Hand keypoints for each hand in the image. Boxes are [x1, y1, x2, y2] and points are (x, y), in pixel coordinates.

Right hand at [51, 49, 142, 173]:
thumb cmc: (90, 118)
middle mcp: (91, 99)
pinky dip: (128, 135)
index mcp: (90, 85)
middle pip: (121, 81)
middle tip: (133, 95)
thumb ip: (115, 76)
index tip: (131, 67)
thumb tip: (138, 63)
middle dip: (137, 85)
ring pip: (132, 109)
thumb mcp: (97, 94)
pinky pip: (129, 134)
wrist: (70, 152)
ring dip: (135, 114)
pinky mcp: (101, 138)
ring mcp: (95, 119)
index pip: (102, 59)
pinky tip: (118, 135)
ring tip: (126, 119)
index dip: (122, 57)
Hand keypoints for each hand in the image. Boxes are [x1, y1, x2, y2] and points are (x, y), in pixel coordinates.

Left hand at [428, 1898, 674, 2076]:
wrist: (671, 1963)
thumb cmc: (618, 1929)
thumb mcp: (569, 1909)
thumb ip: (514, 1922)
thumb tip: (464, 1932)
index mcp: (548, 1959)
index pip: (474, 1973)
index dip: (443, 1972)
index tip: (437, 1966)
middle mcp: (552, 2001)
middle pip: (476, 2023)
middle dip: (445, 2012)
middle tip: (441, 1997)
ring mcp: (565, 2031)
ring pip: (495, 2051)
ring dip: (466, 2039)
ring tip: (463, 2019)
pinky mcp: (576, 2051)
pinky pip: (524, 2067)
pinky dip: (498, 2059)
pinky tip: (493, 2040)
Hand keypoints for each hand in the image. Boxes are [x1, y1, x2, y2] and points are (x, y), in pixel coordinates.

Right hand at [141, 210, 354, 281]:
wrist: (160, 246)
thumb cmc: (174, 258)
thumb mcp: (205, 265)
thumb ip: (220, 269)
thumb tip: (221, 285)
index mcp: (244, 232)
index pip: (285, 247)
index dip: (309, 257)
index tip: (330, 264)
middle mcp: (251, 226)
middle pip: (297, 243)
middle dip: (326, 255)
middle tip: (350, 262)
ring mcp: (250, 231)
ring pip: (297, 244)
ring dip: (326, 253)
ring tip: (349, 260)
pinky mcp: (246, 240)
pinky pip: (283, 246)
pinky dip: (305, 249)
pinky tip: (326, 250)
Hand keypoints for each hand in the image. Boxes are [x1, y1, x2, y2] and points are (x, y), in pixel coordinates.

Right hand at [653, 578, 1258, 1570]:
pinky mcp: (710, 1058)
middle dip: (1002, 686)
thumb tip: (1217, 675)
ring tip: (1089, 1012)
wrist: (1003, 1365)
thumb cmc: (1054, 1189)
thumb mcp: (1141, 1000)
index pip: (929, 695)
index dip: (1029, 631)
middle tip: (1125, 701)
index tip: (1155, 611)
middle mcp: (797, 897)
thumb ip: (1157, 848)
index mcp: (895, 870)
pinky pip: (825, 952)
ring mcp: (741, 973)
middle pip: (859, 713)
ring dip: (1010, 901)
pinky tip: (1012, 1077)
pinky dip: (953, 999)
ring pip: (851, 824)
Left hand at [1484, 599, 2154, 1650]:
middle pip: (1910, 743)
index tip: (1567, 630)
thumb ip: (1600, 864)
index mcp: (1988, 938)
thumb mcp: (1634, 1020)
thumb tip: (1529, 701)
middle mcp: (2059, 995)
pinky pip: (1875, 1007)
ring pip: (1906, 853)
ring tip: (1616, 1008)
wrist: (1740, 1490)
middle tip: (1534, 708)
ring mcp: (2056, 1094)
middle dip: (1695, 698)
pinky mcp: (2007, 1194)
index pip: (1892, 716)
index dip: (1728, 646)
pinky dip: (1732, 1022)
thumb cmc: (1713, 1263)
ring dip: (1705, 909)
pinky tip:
--------------------
**Directions:**
Output, from the data above, the lines from the line with "ring mcp: (250, 231)" to the line with "index mcp: (895, 870)" exactly as they stand, both ends included and nothing else.

**Solved exercise:**
ring mcp: (250, 231)
ring pip: (297, 244)
ring dip: (326, 253)
ring tip: (349, 260)
pinky mcp: (246, 240)
pinky pip: (283, 246)
pinky dip: (305, 249)
pinky tip: (326, 250)
Hand keypoints for each hand in the image. Boxes are [x1, y1, x2, y2] and points are (x, y), in pixel coordinates.

Right hand at [653, 578, 1258, 1570]:
pinky mcp: (710, 1058)
middle dip: (1002, 686)
thumb tip: (1217, 675)
ring tip: (1089, 1012)
wrist: (1003, 1365)
thumb cmc: (1054, 1189)
thumb mcp: (1141, 1000)
index pip: (929, 695)
index dip: (1029, 631)
middle tip: (1125, 701)
index tip: (1155, 611)
middle mcp: (797, 897)
thumb ip: (1157, 848)
index mcp: (895, 870)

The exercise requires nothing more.